When he started looking for different varieties of buds he could use – he discovered another problem – they’re hard to find.

Because of the commercialization of food production many varieties of stone fruit, among other foods, are not grown because they don’t have a viable shelf life for transportation and storage.

But this doesn’t mean these varieties taste bad. Quite the contrary, “These varieties are so rich in their taste,” says Van Aken, “The plums that I love are the greengage plums and they came to the United States from England, but were actually in France before that.”

photo of greengage plumFortunately, Van Aken found an orchard that had hundreds of varieties of stone fruit. It belonged to the New York State Agricultural Experiment Station in Geneva, New York.

This was a facility established by the New York State Legislature in 1880 to conduct agricultural science research. Since 1923 it has been operated by Cornell University and has preserved hundreds of native and antique stone fruit varieties.
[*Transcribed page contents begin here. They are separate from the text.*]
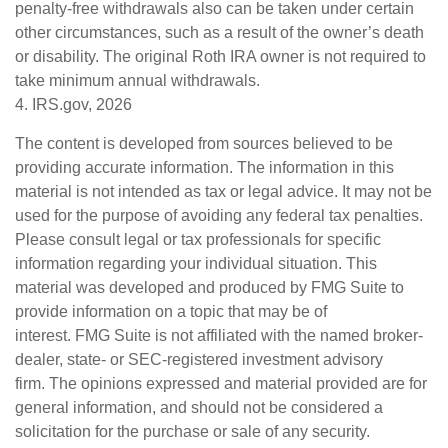
penalty-free withdrawals also can be taken under certain
other circumstances, such as a result of the owner’s death
or disability. The original Roth IRA owner is not required to
take minimum annual withdrawals.
4. IRS.gov, 2026
The content is developed from sources believed to be
providing accurate information. The information in this
material is not intended as tax or legal advice. It may not be
used for the purpose of avoiding any federal tax penalties.
Please consult legal or tax professionals for specific
information regarding your individual situation. This
material was developed and produced by FMG Suite to
provide information on a topic that may be of
interest. FMG Suite is not affiliated with the named broker-
dealer, state- or SEC-registered investment advisory
firm. The opinions expressed and material provided are for
general information, and should not be considered a
solicitation for the purchase or sale of any security.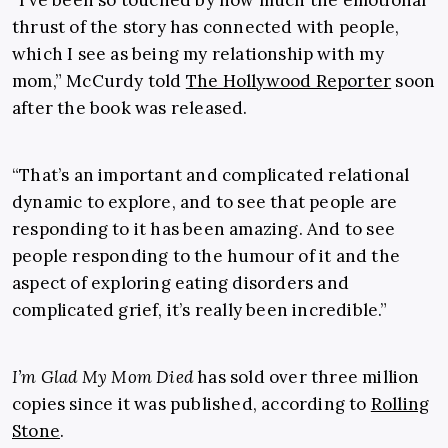
thrust of the story has connected with people,
which I see as being my relationship with my
mom,” McCurdy told
The Hollywood Reporter
soon
after the book was released.
“That’s an important and complicated relational
dynamic to explore, and to see that people are
responding to it has been amazing. And to see
people responding to the humour of it and the
aspect of exploring eating disorders and
complicated grief, it’s really been incredible.”
I’m Glad My Mom Died
has sold over three million
copies since it was published, according to
Rolling
Stone
.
With buds in hand, Van Aken began grafting a plum tree with 40 varieties of stone fruit, a process that takes about five years before the buds grow into branches.

Forty-fruit trees can be found at selected museums, private collections and community centers in the United States. Since the fruits grow and ripen at different times of the year, the forty-fruit continually yields fruit from July to October.

Van Aken is growing a forty-fruit orchard in Portland, Maine, where he plans to allow the public to purchase the fruit harvests.